Sophia bei einem Tanzauftritt: Vier Mal in der Woche trainiert sie in der Ballettschule. Ballerina möchte sie später trotzdem nicht werden. "Das bin ich doch schon", sagt sie.

Foto: Luisa-Uljana Kazabaev

"Ich bin Einzelkind. Das ist nicht so interessant. Wenn ich nur zu Hause vor dem Fernseher sitzen würde, wäre das total langweilig. Ich will eher alles machen", sagt Sophia.

Nach der Schule hat sie vier Mal in der Woche Balletttraining, manchmal auch ein fünftes Mal am Sonntag. Seit der ersten Klasse lernt sie Klavier. Weil ihre Freundin Querflöte spielte, wollte sie dies auch. Die Lehrerin empfahl, erst einmal mit Blockflöte anzufangen. Das dritte Instrument begann sie in der fünften Klasse: Gitarre. "Ich will irgendwie auch Geige spielen", sagt Sophia, stützt ihr Gesicht in ihre Hände und muss selber lachen. Sie sagt: "Die Instrumente sind mein Hobby, Tanzen und Singen sind meine Hobbys, Nähen ist mein Hobby, wenn ich später den Führerschein mache, ist Autofahren mein Hobby. Das Leben ist mein Hobby."

Die Mutter fragt Sophie, ob sie mal eine Pause machen will. "Nein", sagt Sophia

Dass die Zehnjährige aus einer musikalischen Familie kommt, kann da nicht überraschen. Ihre Eltern haben beide Musiktheater studiert, haben auf Bühnen in Jekaterinburg gesungen und getanzt. Ein Jahr vor Sophias Geburt kamen sie als Russlanddeutsche erst ins Ruhrgebiet, dann nach Düsseldorf.

Seit acht Jahren hat Mutter Elena Dmitrieva ihren eigenen Friseursalon in Derendorf. Bildung ist ihr wichtig. Damit die Tochter das Görres-Gymnasium besuchen kann, ist die Familie von Garath in die Innenstadt gezogen. "Die Schule geht vor", sagt die Mutter und fragt Sophia angesichts ihres vollen Terminplans, ob sie nicht auch mal eine Pause machen will. "Nein", sagt Sophia, "das macht Spaß. Ich mag so ein volles Leben."

Und jetzt: Solo-Auftritt beim Dance World Cup

Dazu gehört eben auch die Teilnahme beim Dance World Cup, der in einem Monat in Offenburg stattfindet. 3000 junge Tänzer von vier bis 25 Jahren zeigen dort ihr Können. Für das Finale hat sich Sophia mit einem Solo-Auftritt mit Gesang und Tanz als Marilyn Monroe bei zwei Regionalwettbewerben qualifiziert und zusammen mit drei Freundinnen für einen weiteren Tanz.
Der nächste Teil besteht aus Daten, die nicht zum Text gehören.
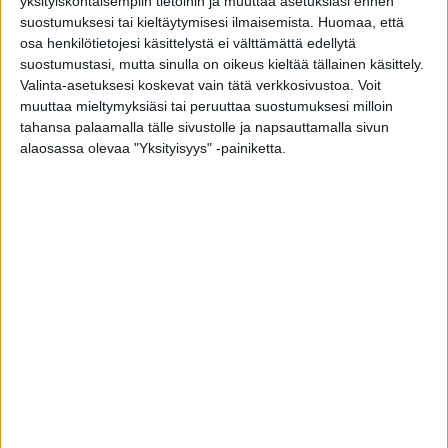
yksityiskohtaisempiin tietoihin ja muuttaa asetuksiasi ennen
paljon kuin Ykä, mutta nautin hänen
suostumuksesi tai kieltäytymisesi ilmaisemista.
Huomaa, että
elämänkokemuksestaan. Ykä taas näkee
osa henkilötietojesi käsittelystä ei välttämättä edellytä
suostumustasi, mutta sinulla on oikeus kieltää tällainen käsittely.
minussa välittömyyttä ja huumoria, jota
Valinta-asetuksesi koskevat vain tätä verkkosivustoa. Voit
kuulemma harvoin tapaa minkäänikäisissä
muuttaa mieltymyksiäsi tai peruuttaa suostumuksesi milloin
ihmisissä. Olemme siis hyvä matchi toisillemme.
tahansa palaamalla tälle sivustolle ja napsauttamalla sivun
Näin ajattelemme.
alaosassa olevaa "Yksityisyys" -painiketta.
Kaikki olisi hyvin, jos sukulaiseni ja ystäväni
ajattelisivat samoin. Olen kuitenkin –
valitettavaa mutta totta – menettänyt suuren
osan läheisistäni alettuani seurustelemaan. Äitini
tukee minua kyllä, mutta lähisukulaisissani on
lukuisia henkilöitä, joiden mukaan Ykä on
pedofiili, minä olen hyväksikäytetty, eikä meistä
voi tulla mitään. Eräs kavereistani, tai siis
entisistä sellaisista, haukkui minut maan rakoon.
Hänen mielestään olemme täysin yököttävä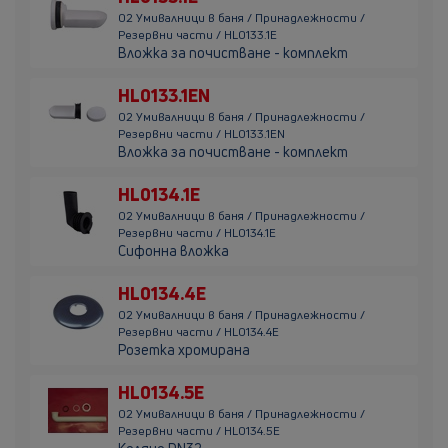
02 Умивалници в баня / Принадлежности /
Резервни части / HL0133.1E
Вложка за почистване - комплект
HL0133.1EN
02 Умивалници в баня / Принадлежности /
Резервни части / HL0133.1EN
Вложка за почистване - комплект
HL0134.1E
02 Умивалници в баня / Принадлежности /
Резервни части / HL0134.1E
Сифонна вложка
HL0134.4E
02 Умивалници в баня / Принадлежности /
Резервни части / HL0134.4E
Розетка хромирана
HL0134.5E
02 Умивалници в баня / Принадлежности /
Резервни части / HL0134.5E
So ein Solo-Auftritt ist schon sehr aufregend, weiß Sophia. Im vorigen Jahr hat sie das beim Finale des Welttanzwettbewerbs auf der Insel Jersey erlebt. Weil es ihr Geburtstag war, wurde ihr auf der Bühne öffentlich gratuliert. Sophia war so überrascht, dass sie komplett ihre Schritte vergessen hatte. "Ich habe dann etwas anderes getanzt", erzählt sie.
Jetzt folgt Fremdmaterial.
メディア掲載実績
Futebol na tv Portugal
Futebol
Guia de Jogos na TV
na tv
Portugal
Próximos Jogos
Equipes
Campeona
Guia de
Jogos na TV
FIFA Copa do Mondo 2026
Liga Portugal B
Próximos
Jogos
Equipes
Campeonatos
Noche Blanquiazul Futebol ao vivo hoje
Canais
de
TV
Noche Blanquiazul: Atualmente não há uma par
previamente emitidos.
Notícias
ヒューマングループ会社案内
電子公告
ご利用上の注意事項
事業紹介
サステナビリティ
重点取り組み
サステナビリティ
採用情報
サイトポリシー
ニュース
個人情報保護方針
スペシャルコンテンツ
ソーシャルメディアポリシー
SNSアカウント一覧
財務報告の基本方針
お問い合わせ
Damit ihr das nicht noch einmal passiert, hat sie vor dem nächsten Auftritt hinter der Bühne ihre Schritte gleich 20 Mal hintereinander geübt. Als sie später ein Video von ihrem Auftritt sah, stellte sie fest, dass es ein bisschen lustig aussah, wie sie während des Tanzes ihre Augen durch den Raum schweifen ließ. "Ich habe nach meinen Eltern im Saal gesucht", erzählt sie und imitiert sich selbst, wie sie eine anmutige Armbewegung macht und gleichzeitig mit den Augen die Umgebung abscannt.

Das wird nicht mehr passieren. Ihr Vater wird dieses Mal im Mittelgang die Kamera bedienen, die Mutter sitzt dann ganz vorne. Für das Ergebnis des Wettbewerbs ist sie offen: "Gewinnen will man eigentlich gerne. Wenn das nicht funktioniert, ist das auch nicht schlimm."

Als Mutter Elena sie einmal fragte, ob sie Ballerina werden wolle, war Sophia überrascht. "Ich bin doch schon eine. Wieso fragst du das?" Für ihren Beruf hat sie andere Vorstellungen. "Ich möchte gerne Chirurg werden, aber weiterhin singen und tanzen." Einen Körper aufzuschneiden, um etwas daraus zu holen, es zu reparieren, wieder hineinzutun und dann zuzunähen, kann sich Sophia gut vorstellen. Sie näht ja auch gerne. Zuletzt eine Tasche. "Aber ich will nicht Modedesignerin werden. Ich mag es, Menschen und Tieren zu helfen."